Biz kim miyiz? Biz, bizi yönetenleri seçen halkız….
Gücümüz, yetkimiz ne mi? İnancımız ve Atatürk’ün öğretileri…
Bu gidişata nasıl mı? Dur diyeceğiz? İnanın bu en kolayı….
Konuşun, anlatın, öğretin…
Gençleri, çocuklarımıza, yani gelecek nesillerimize rehberlik edin…
İnce ince, ilmik ilmik dantel gibi sabırla işleyin.
Sosyal projelere dâhil olun, gençlere yönderlik yapın, bütün bunları yaparken de gerçekten düşündüğünüz gibi yaşayın, zira gençler o kadar akıllı ki içi boş laflarla karın doyurulmadığının farkındalar.
Aslında bu yazdıklarımı hepimiz biliyoruz ve yeni bir bilgi değil zira başkalarının yıllarca yaptıkları buydu…
İnsanlara dokunmak, inandığını anlatmak ve onlarla bir düşündüğünü ispatlamak.
Eğer, bir değişim istiyorsak önce kendimizden, sonra da en yakınımızdan başlamak zorundayız ve bu değişim dalga dalga yayılarak insanca yaşayacağımız bir toplumu oluşturmamıza zemin hazırlayacaktır.
Ne basit değil mi?
Darbe yok, kavga-gürültü yok, kan yok, savaş, ayrıştırma yok…
Öğretmensen öğrencilerin, ebeveynsen çocukların, çalışansan iş arkadaşların, ne bileyim komşun, alış-veriş yaptığın esnafın…

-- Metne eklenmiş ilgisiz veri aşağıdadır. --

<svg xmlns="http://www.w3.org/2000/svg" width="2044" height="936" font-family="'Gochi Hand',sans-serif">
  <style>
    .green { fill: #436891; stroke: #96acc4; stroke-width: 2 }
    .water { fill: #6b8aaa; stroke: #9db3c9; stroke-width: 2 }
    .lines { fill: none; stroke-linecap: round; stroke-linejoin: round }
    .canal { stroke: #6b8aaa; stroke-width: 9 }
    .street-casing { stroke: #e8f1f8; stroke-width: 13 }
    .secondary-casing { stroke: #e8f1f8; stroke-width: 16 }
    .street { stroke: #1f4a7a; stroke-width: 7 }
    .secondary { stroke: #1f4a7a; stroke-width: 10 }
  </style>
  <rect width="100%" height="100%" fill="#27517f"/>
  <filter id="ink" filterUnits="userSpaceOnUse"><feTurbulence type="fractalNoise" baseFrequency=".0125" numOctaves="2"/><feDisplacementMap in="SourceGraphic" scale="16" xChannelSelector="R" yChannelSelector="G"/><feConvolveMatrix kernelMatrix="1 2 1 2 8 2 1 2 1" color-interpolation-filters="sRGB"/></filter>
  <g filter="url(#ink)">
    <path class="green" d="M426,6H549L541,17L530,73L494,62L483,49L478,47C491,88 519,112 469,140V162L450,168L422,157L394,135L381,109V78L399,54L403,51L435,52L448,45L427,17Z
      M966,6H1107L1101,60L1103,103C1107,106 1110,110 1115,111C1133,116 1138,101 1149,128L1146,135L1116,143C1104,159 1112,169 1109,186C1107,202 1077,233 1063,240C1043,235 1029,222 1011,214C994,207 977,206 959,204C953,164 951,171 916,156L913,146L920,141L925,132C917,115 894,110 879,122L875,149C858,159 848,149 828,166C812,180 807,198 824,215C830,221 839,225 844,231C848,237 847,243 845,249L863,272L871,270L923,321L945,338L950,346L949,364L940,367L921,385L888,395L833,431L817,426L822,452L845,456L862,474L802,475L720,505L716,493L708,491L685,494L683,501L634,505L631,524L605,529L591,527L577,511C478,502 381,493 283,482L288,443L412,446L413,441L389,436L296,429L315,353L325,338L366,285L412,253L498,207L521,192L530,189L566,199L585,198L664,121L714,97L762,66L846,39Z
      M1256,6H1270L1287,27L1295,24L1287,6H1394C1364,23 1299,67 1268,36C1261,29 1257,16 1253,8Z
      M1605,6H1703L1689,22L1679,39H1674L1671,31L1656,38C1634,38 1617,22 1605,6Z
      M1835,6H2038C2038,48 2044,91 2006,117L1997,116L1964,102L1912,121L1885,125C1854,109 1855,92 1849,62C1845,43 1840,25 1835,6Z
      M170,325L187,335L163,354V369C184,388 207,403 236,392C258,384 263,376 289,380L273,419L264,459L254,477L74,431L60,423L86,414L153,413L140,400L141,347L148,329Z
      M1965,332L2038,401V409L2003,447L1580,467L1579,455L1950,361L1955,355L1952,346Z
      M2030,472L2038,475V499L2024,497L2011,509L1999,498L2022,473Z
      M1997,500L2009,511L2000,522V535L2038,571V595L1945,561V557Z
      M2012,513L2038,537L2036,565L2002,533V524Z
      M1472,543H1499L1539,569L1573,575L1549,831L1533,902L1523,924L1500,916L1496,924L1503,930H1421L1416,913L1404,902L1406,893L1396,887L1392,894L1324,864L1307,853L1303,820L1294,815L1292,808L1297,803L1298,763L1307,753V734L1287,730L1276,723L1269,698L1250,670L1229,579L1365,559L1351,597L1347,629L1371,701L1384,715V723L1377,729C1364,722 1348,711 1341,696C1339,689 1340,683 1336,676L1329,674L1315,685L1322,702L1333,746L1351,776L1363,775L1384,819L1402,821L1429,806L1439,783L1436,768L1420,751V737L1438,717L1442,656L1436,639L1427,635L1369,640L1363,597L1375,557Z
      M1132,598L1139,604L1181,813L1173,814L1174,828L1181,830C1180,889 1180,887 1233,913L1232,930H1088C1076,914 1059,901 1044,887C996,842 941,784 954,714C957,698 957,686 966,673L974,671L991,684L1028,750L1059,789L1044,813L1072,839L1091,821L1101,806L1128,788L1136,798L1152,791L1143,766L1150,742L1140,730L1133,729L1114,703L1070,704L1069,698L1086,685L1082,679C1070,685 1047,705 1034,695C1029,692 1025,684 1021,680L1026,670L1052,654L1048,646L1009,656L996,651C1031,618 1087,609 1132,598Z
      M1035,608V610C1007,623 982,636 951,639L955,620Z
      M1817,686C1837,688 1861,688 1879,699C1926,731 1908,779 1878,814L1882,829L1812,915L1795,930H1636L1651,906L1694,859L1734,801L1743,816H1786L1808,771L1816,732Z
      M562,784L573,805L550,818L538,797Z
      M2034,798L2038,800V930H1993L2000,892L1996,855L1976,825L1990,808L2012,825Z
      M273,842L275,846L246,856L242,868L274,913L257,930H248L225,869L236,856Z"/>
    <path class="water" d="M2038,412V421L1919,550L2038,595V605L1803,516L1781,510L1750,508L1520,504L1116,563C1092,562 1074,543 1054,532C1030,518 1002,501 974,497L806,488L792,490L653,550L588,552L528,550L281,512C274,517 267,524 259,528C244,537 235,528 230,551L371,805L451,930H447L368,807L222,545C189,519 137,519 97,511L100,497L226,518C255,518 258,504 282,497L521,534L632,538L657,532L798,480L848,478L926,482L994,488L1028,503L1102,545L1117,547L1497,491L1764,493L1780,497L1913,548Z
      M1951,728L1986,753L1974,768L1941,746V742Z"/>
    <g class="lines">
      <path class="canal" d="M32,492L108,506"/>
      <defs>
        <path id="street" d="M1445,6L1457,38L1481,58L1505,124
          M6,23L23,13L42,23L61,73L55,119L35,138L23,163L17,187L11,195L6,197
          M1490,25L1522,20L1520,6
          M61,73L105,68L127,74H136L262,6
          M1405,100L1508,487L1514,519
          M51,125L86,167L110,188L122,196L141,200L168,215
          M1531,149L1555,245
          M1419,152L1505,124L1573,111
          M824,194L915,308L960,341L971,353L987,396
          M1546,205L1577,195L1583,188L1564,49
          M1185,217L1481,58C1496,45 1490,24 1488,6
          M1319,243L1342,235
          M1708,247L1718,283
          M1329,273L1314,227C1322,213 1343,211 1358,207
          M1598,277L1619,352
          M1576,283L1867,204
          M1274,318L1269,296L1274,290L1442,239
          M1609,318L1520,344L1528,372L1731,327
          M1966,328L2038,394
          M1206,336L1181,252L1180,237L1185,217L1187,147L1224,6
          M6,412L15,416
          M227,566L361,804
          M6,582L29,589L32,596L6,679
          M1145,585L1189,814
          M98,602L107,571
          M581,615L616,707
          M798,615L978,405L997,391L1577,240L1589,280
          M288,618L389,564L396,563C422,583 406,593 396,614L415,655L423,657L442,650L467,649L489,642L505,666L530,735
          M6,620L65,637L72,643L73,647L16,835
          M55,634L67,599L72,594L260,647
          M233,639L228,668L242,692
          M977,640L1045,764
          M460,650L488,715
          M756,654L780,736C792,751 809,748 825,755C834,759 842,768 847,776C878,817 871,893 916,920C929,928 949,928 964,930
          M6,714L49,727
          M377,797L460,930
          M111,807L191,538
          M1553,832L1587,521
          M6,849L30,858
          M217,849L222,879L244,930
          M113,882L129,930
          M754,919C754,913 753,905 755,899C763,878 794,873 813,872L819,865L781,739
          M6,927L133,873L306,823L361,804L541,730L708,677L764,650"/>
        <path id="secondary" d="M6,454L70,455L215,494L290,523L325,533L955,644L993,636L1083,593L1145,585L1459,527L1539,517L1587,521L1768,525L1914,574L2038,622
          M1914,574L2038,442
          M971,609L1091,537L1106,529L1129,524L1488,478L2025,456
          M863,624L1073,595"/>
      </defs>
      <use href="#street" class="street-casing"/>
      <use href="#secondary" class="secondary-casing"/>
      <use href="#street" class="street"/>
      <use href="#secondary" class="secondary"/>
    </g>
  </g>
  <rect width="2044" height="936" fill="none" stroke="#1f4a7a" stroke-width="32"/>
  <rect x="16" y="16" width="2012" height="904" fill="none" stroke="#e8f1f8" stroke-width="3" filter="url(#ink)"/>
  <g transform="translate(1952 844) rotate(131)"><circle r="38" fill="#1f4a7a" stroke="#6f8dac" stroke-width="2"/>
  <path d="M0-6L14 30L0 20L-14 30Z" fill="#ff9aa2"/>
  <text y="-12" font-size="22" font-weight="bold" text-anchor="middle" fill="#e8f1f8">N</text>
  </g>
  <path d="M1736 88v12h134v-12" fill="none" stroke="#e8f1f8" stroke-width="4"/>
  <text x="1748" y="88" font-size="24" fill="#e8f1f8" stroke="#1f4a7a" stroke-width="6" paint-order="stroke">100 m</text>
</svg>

Etrafımızda yönderlik (mentor) yapacağımız o kadar çok insan var ki
Mesela çağdaş yaşamın ya da buna benzer kuruluşların projeleri…
Hepsi, bizim icraata geçebileceğimiz potansiyellerimiz.
Hem parada ödemiyorsunuz, sizden ekmek, su da istemiyorlar ne dersiniz? Araştırmaya, denemeye değmez mi?
Toplum karanlığa doğru sürüklenirken anlamsız klavye şövalyeliğinden çok fazlasını yapmak zorundayız. Çünkü bu bizim geçmişimize ve geleceğimize borcumuz.
Bugün ki teklifim ve açık davetim, buydu…
Hadi sizde bir çocuğun, bir gencin yoluna ışık olun!
Bu vatan bizim ve başka bir Türkiye yok.
Şimdilik her zaman olduğu gibi hoşça kalın, akıl ve beden sağlığınızı korumaya çalışın!